Der Grund für die mangelnde abgesonderte Bekämpfbarkeit des Beschlusses über die Beweisaufnahme im Streitverfahren liegt nun darin, dass zeitraubende Zwischenstreitgkeiten über die Zulassung von Beweismittel verhindert werden sollen (Rechberger aaO § 277 Rz 2).

Die vom Kläger gegen die mangelnden Bekämpfbarkeit der Entscheidung der Frage, ob überhaupt ein Sachverständigengutachten eingeholt wird, herangezogene Kritik von Fasching (Handbuch2 Rz 1009), Rechberger/ Simotta (Grundriß des österreichischen Zivilprozeßrechts5 Rz 638) und Deixler-Hübner (Fortschreitender Einsatz von Sachverständigen Notwendigkeit oder Gefahr RZ 1992, 280) bezieht sich auf den Beschluss über den Kostenvorschuss nach den §§ 365 iVm 332 ZPO. Sie monieren, dass dieser auch hinsichtlich der Frage, ob überhaupt ein Sachverständigengutachten einzuholen wäre, bekämpfbar sein müsse.

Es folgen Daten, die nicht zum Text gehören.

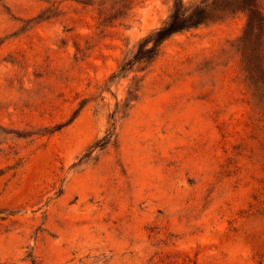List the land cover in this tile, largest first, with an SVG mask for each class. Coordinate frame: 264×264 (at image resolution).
Here are the masks:
<instances>
[{"label": "rangeland", "instance_id": "obj_1", "mask_svg": "<svg viewBox=\"0 0 264 264\" xmlns=\"http://www.w3.org/2000/svg\"><path fill=\"white\" fill-rule=\"evenodd\" d=\"M172 1L0 0V264H264L241 1L182 0L208 20L107 82Z\"/></svg>", "mask_w": 264, "mask_h": 264}, {"label": "trees", "instance_id": "obj_2", "mask_svg": "<svg viewBox=\"0 0 264 264\" xmlns=\"http://www.w3.org/2000/svg\"><path fill=\"white\" fill-rule=\"evenodd\" d=\"M242 3V12L245 15V23L238 37L239 44H245L251 37H256L264 42V10L260 7L257 0H240ZM211 13V8L206 5L200 6L191 5L185 6L182 0H173L168 16L162 24L141 38L134 46L130 55L122 61L117 70L112 73L107 82L115 80L117 77H124L133 66L149 65L160 54L163 43L172 35L181 31L195 28L208 20ZM245 59V57L242 56ZM239 73L242 76V83L245 86L249 104L260 110H264V82L260 84L258 77H251L249 71L244 68L245 61L240 60ZM255 82V83H253ZM255 84V85H253ZM108 91V90H106ZM128 89V102L135 99L134 93ZM256 93V94H255ZM257 104H254L256 103ZM128 106V103L127 105ZM104 143V142H103ZM103 144L99 142L96 147H101Z\"/></svg>", "mask_w": 264, "mask_h": 264}]
</instances>
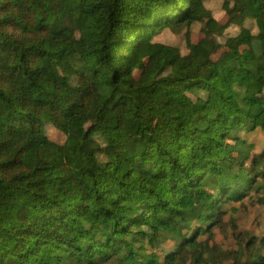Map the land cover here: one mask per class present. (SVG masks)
Listing matches in <instances>:
<instances>
[{"label":"trees","instance_id":"obj_1","mask_svg":"<svg viewBox=\"0 0 264 264\" xmlns=\"http://www.w3.org/2000/svg\"><path fill=\"white\" fill-rule=\"evenodd\" d=\"M221 255L264 264V0H0V264Z\"/></svg>","mask_w":264,"mask_h":264},{"label":"rangeland","instance_id":"obj_2","mask_svg":"<svg viewBox=\"0 0 264 264\" xmlns=\"http://www.w3.org/2000/svg\"><path fill=\"white\" fill-rule=\"evenodd\" d=\"M38 13H39L38 21L44 22V21L52 20L58 16H64L65 15V8L64 7H58V8L40 7V8H38ZM236 14L241 15L242 13L240 14V10H238L236 12ZM43 67H44V71L48 75H51V76H58L59 75L58 67L51 66L48 63H44ZM79 136H80L79 132L76 130H72L69 132L67 137H68V142L70 143L71 146L75 145L77 143ZM251 213L254 215L253 212H251ZM261 219H262V217L259 216L258 221L260 222ZM241 221L243 223H245L246 225H250L249 223H247L245 221V219H242ZM216 237L218 238V241H219L218 243H219L220 248L226 247L228 245L227 243L223 242V235L222 234H217ZM199 239H200L199 249H200L202 258L203 259L209 258L210 257V248H209L210 246H209V241H208L207 236H203ZM214 261L216 264H231L229 262V260L227 259V257L224 255H221L218 258H215Z\"/></svg>","mask_w":264,"mask_h":264}]
</instances>
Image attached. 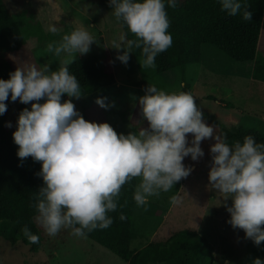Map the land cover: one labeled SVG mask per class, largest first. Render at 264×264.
I'll use <instances>...</instances> for the list:
<instances>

Die Regelungen über den Kostenvorschuss sind jedoch von jenen über die Führung des Beweisverfahrens auseinanderzuhalten. Die Regelungen über den Kostenvorschuss beziehen sich auch nur auf den Beweisführer und können allenfalls zu einer Präklusion des von ihm beantragten Beweismittels aus Gründen des mangelnden Erlags des Kostenvorschusses - soweit ihm keine Verfahrenshilfe bewilligt wurde - führen. Hingegen umfasst der Beweisbeschluss die Frage, ob ein bestimmtes Beweismittel überhaupt zur Ermittlung rechtlich relevanter strittiger Tatsachen zu erheben ist (vgl dazu auch Fasching Handbuch Rz 906). Es handelt sich um getrennte Beschlüsse mit unterschiedlichen Fragen (Kostenvorschuss: "Beweisführer", Verfahrenshilfe, zu erwartende SV-Gebühren etc; Beweisbeschluss: rechtlich relevante Prozessbehauptungen, geeignete bzw erforderlich Beweismittel etc - vgl auch § 364 ZPO). Auch die Gerichtsbesetzung ist unterschiedlich (vgl § 37 Abs 1 Z 7a GOG-Kompetenz des Vorsitzenden zum Auftrag von Kostenvorschüssen). Aus den Regelungen über die Rechtsmittelbeschränkungen hinsichtlich des Beschlusses über den Kostenvorschuss kann daher für eine einschränkende Interpretation des § 277 Abs 4 ZPO nichts gewonnen werden.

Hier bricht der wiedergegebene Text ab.